Protein kinase CK2 protects multiple myeloma cells from ER stress-induced apoptosis and from the cytotoxic effect of HSP90 inhibition through regulation of the unfolded protein response

Abstract

Purpose: Protein kinase CK2 promotes multiple myeloma cell growth by regulating critical signaling pathways. CK2 also modulates proper HSP90-dependent client protein folding and maturation by phosphorylating its co-chaperone CDC37. Because the endoplasmic reticulum (ER) stress/unfolded protein response (UPR) is central in myeloma pathogenesis, we tested the hypothesis that the CK2/CDC37/HSP90 axis could be involved in UPR in myeloma cells.

Experimental design: We analyzed CK2 activity upon ER stress, the effects of its inactivation on the UPR pathways and on ER stress-induced apoptosis. The consequences of CK2 plus HSP90 inhibition on myeloma cell growth in vitro and in vivo and CK2 regulation of HSP90-triggered UPR were determined.

Results: CK2 partly localized to the ER and ER stress triggered its kinase activity. CK2 inhibition reduced the levels of the ER stress sensors IRE1α and BIP/GRP78, increased phosphorylation of PERK and EIF2α, and enhanced ER stress-induced apoptosis. Simultaneous inactivation of CK2 and HSP90 resulted in a synergic anti-myeloma effect (combination index = 0.291) and in much stronger alterations of the UPR pathways as compared with the single inhibition of the two molecules. Cytotoxicity from HSP90 and CK2 targeting was present in a myeloma microenvironment model, on plasma cells from patients with myeloma and in an in vivo mouse xenograft model. Mechanistically, CK2 inhibition led to a reduction of IRE1α/HSP90/CDC37 complexes in multiple myeloma cells.

## Stored items
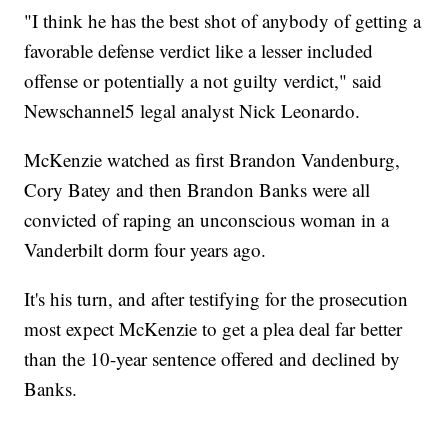
"I think he has the best shot of anybody of getting a
favorable defense verdict like a lesser included
offense or potentially a not guilty verdict," said
Newschannel5 legal analyst Nick Leonardo.
McKenzie watched as first Brandon Vandenburg,
Cory Batey and then Brandon Banks were all
convicted of raping an unconscious woman in a
Vanderbilt dorm four years ago.
It's his turn, and after testifying for the prosecution
most expect McKenzie to get a plea deal far better
than the 10-year sentence offered and declined by
Banks.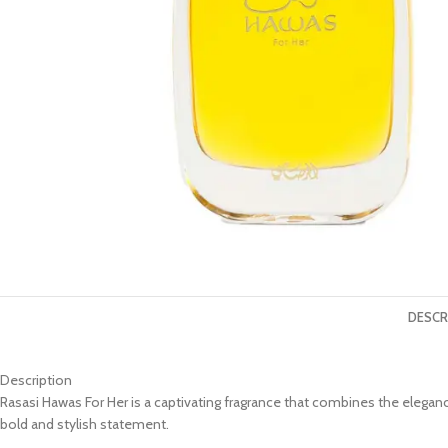
DESCR
Description
Rasasi Hawas For Her is a captivating fragrance that combines the elega
bold and stylish statement.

## Tasks and exercises
**1)** Retype the CK2 abstract, everything from "Protein kinase CK2 protects" down to "in myeloma cells.".
**2)** Do these statements agree with the CK2 abstract? Answer each yes or no, quoting the words that decide it. (a) CK2 inhibition increased the levels of IRE1α. (b) Simultaneous inactivation of CK2 and HSP90 had a combination index of 0.291. (c) Cytotoxicity from HSP90 and CK2 targeting was found in an in vivo mouse xenograft model.
Rely only on the CK2 abstract.

## Written answers
**1)**
Protein kinase CK2 protects multiple myeloma cells from ER stress-induced apoptosis and from the cytotoxic effect of HSP90 inhibition through regulation of the unfolded protein response

Abstract

Purpose: Protein kinase CK2 promotes multiple myeloma cell growth by regulating critical signaling pathways. CK2 also modulates proper HSP90-dependent client protein folding and maturation by phosphorylating its co-chaperone CDC37. Because the endoplasmic reticulum (ER) stress/unfolded protein response (UPR) is central in myeloma pathogenesis, we tested the hypothesis that the CK2/CDC37/HSP90 axis could be involved in UPR in myeloma cells.

**2)**
(a) No: "CK2 inhibition reduced the levels of the ER stress sensors IRE1α and BIP/GRP78"
(b) Yes: "resulted in a synergic anti-myeloma effect (combination index = 0.291)"
(c) Yes: "Cytotoxicity from HSP90 and CK2 targeting was present in a myeloma microenvironment model, on plasma cells from patients with myeloma and in an in vivo mouse xenograft model"